AVAILABLE RECORDS

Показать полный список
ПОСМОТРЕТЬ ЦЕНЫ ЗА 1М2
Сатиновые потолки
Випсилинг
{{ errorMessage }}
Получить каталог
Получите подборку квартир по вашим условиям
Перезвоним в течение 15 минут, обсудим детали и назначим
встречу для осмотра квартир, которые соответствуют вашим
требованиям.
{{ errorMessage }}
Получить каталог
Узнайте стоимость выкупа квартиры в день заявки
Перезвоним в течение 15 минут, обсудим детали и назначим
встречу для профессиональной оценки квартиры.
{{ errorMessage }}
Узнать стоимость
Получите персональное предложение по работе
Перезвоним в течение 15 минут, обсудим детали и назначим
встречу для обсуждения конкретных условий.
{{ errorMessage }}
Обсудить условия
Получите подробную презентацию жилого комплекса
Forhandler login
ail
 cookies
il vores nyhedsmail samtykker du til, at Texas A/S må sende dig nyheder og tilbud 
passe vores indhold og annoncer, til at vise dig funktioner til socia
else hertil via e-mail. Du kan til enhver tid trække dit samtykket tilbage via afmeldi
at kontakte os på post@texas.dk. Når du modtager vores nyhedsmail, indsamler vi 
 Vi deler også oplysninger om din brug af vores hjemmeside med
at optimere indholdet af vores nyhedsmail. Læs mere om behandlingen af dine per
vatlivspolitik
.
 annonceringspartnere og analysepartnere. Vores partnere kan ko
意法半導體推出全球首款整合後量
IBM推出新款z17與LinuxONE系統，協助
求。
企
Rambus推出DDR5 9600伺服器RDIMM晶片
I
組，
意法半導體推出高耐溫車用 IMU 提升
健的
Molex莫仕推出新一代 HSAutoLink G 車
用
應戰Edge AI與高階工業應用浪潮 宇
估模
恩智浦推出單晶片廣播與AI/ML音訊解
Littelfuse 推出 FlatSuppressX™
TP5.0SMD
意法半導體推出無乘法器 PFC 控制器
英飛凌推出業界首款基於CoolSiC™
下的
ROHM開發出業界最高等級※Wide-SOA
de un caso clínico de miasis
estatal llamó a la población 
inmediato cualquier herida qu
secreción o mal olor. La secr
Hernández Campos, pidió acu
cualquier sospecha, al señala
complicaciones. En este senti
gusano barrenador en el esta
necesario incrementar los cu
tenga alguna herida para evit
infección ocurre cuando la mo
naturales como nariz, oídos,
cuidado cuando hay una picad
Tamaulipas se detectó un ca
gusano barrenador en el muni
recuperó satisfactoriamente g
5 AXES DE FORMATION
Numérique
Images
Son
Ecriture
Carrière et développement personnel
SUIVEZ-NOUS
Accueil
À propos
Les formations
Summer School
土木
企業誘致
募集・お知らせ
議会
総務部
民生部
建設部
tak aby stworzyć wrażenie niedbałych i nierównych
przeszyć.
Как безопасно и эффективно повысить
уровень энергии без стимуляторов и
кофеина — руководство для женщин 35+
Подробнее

WHAT TO PRODUCE
Scan the data above for the string "Получите". Copy every line in which it appears.

OUTPUT OF THE TASK
Получите подборку квартир по вашим условиям
Получите персональное предложение по работе
Получите подробную презентацию жилого комплекса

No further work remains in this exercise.